Caloundra man Paul Seto believes new light poles, trees and shrubs in Bulcock Street cut down a line of sight between pedestrians and drivers.
It comes as the council prepares to this month start work on stage four of its Bulcock Street Streetscape Project.
Mr Seto singled out the recently upgraded intersection with Minchinton Street, where there are four crossings in close proximity.
"The result of these idiotic designs is that cars approaching any of the crossings have zero distance clear view of people before they step out onto the crossings," Mr Seto said.
He said there was a "false crossing" at the Minchinton Street roundabout, without markings, but with a pavement construction leading people to cross.
"It must be a real trap for visually impaired people using sticks."
He also had concerns about planter boxes and their potential to obscure children and people in wheelchairs from view.
"What is most terrifying is that no one in council seems to have noticed.
"They have approved the design, construction and then paid all the invoices, without anyone noticing that it all creates an extremely dangerous place."

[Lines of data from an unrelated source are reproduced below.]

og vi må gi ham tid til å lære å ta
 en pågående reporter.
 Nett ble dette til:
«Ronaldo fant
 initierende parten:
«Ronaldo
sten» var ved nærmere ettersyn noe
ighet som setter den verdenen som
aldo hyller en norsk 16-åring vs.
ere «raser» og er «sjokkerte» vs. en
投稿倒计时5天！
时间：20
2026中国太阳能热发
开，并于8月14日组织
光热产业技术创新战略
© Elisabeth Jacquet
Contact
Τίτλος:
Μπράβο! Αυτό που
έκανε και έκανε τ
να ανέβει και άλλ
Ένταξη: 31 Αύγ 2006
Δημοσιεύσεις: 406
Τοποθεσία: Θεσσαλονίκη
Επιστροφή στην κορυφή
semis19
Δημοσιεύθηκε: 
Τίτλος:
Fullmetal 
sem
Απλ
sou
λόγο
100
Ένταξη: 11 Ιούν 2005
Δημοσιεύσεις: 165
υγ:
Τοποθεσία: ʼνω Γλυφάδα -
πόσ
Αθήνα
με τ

He said he hoped the next stage of works would not lead to more street furniture being installed in lines of sight between drivers and pedestrians.

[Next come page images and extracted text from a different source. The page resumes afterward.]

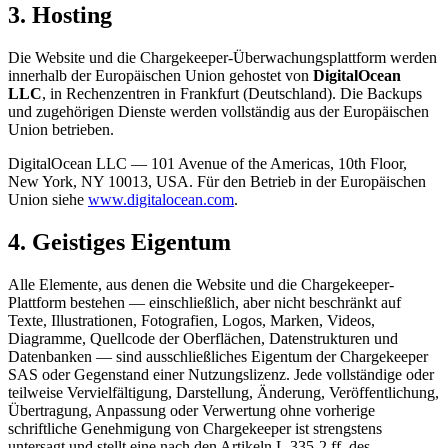
3. Hosting
Die Website und die Chargekeeper-Überwachungsplattform werden
innerhalb der Europäischen Union gehostet von
DigitalOcean
LLC
, in Rechenzentren in Frankfurt (Deutschland). Die Backups
und zugehörigen Dienste werden vollständig aus der Europäischen
Union betrieben.
DigitalOcean LLC — 101 Avenue of the Americas, 10th Floor,
New York, NY 10013, USA. Für den Betrieb in der Europäischen
Union siehe
www.digitalocean.com
.
4. Geistiges Eigentum
Alle Elemente, aus denen die Website und die Chargekeeper-
Plattform bestehen — einschließlich, aber nicht beschränkt auf
Texte, Illustrationen, Fotografien, Logos, Marken, Videos,
Diagramme, Quellcode der Oberflächen, Datenstrukturen und
Datenbanken — sind ausschließliches Eigentum der Chargekeeper
SAS oder Gegenstand einer Nutzungslizenz. Jede vollständige oder
teilweise Vervielfältigung, Darstellung, Änderung, Veröffentlichung,
Übertragung, Anpassung oder Verwertung ohne vorherige
schriftliche Genehmigung von Chargekeeper ist strengstens
untersagt und stellt eine nach den Artikeln L.335-2 ff. des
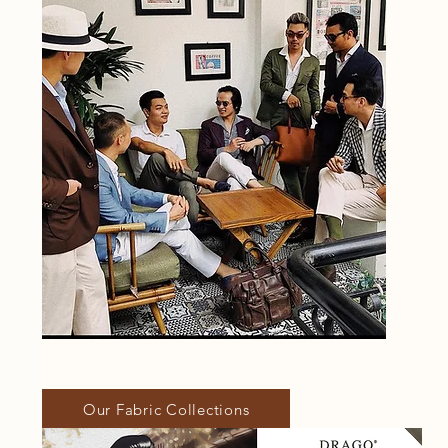
Our Fabric Collections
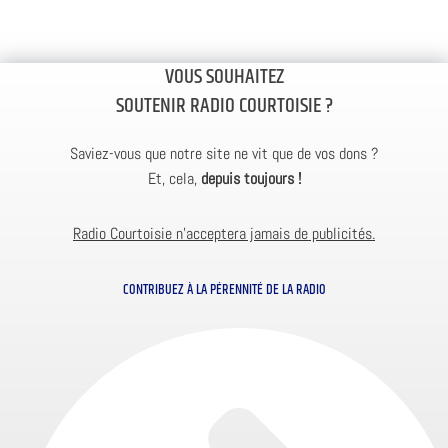
VOUS SOUHAITEZ
SOUTENIR RADIO COURTOISIE ?
Saviez-vous que notre site ne vit que de vos dons ?
Et, cela,
depuis toujours !
Radio Courtoisie n’acceptera jamais de publicités.
CONTRIBUEZ À LA PÉRENNITÉ DE LA RADIO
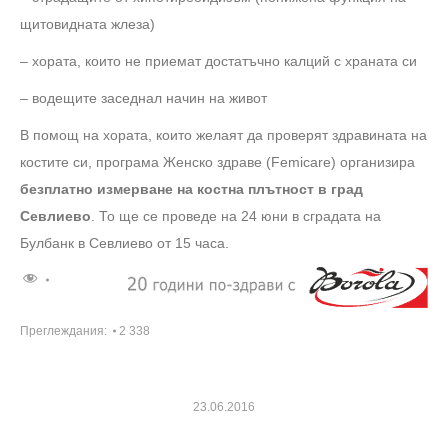
щитовидната жлеза)
– хората, които не приемат достатъчно калций с храната си
– водещите заседнал начин на живот
В помощ на хората, които желаят да проверят здравината на
костите си, програма Женско здраве (Femicare) организира
безплатно измерване на костна плътност в град
Севлиево
. То ще се проведе на 24 юни в сградата на
Булбанк в Севлиево от 15 часа.
Преглеждания:
2 338
23.06.2016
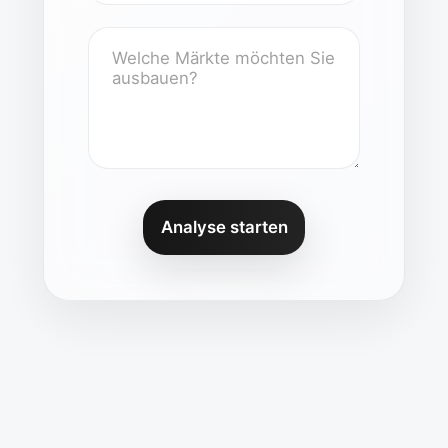
Analyse starten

However, Councillor Tim Dwyer said the council refuted Mr Seto's claims as unfounded, incorrect and inflammatory in tone.

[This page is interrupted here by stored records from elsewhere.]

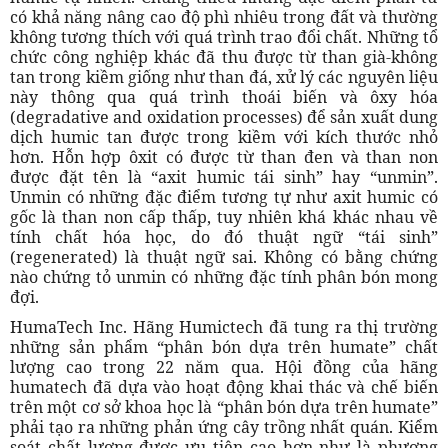
có khả năng nâng cao độ phì nhiêu trong đất và thường
không tương thích với quá trình trao đổi chất. Những tổ
chức công nghiệp khác đã thu được từ than già-không
tan trong kiềm giống như than đá, xử lý các nguyên liệu
này thông qua quá trình thoái biến và ôxy hóa
(degradative and oxidation processes) để sản xuất dung
dịch humic tan được trong kiềm với kích thước nhỏ
hơn. Hỗn hợp ôxit có được từ than đen và than non
được đặt tên là “axit humic tái sinh” hay “unmin”.
Unmin có những đặc điểm tương tự như axit humic có
gốc là than non cấp thấp, tuy nhiên khá khác nhau về
tính chất hóa học, do đó thuật ngữ “tái sinh”
(regenerated) là thuật ngữ sai. Không có bằng chứng
nào chứng tỏ unmin có những đặc tính phân bón mong
đợi.
HumaTech Inc. Hãng Humictech đã tung ra thị trường
những sản phẩm “phân bón dựa trên humate” chất
lượng cao trong 22 năm qua. Hội đồng của hãng
humatech đã dựa vào hoạt động khai thác và chế biến
trên một cơ sở khoa học là “phân bón dựa trên humate”
phải tạo ra những phản ứng cây trồng nhất quán. Kiểm
soát chất lượng được ưu tiên cao hơn như là phương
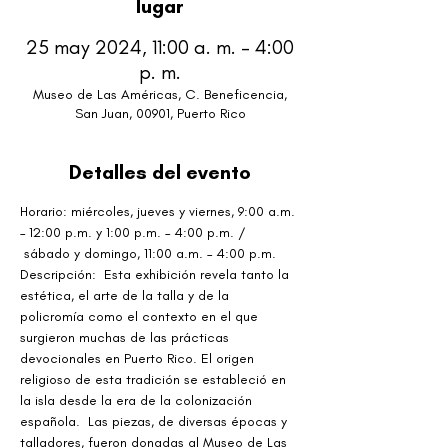
lugar
25 may 2024, 11:00 a. m. – 4:00
p. m.
Museo de Las Américas, C. Beneficencia,
San Juan, 00901, Puerto Rico
Detalles del evento
Horario: miércoles, jueves y viernes, 9:00 a.m. 
– 12:00 p.m. y 1:00 p.m. – 4:00 p.m. / 
 sábado y domingo, 11:00 a.m. – 4:00 p.m.
Descripción:  Esta exhibición revela tanto la 
estética, el arte de la talla y de la 
policromía como el contexto en el que 
surgieron muchas de las prácticas 
devocionales en Puerto Rico. El origen 
religioso de esta tradición se estableció en 
la isla desde la era de la colonización 
española.  Las piezas, de diversas épocas y 
talladores, fueron donadas al Museo de Las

"Pedestrian safety is of high importance and council continually reviews projects, investigates public queries and makes amendments to infrastructure if required," Cr Dwyer said.
"The new crossings are designed with appropriate clear sight lines based on the speed limit."
Cr Dwyer said all formal pedestrian crossings were raised to alert motorists and slow vehicles and provide easier pedestrian access.
He said other design elements including low shrubs signified to motorists they were in a highly pedestrianised main street area and should drive accordingly.
"All crossings within the project area meet relevant standards and are approved by a qualified engineer.
"Council continually reviews and trims plantings to ensure adequate sight lines for motorists and pedestrians.
"Being a main street precinct area, council performs a higher level of maintenance to the planted areas on Bulcock Street."
He said the streetscape project was designed in consultation with local businesses and the wider community.
"It seeks to achieve a welcoming, vegetated street that provides an ease of movement for both pedestrians and motorists and accommodates street closures for events and just as importantly, encourages business patronage."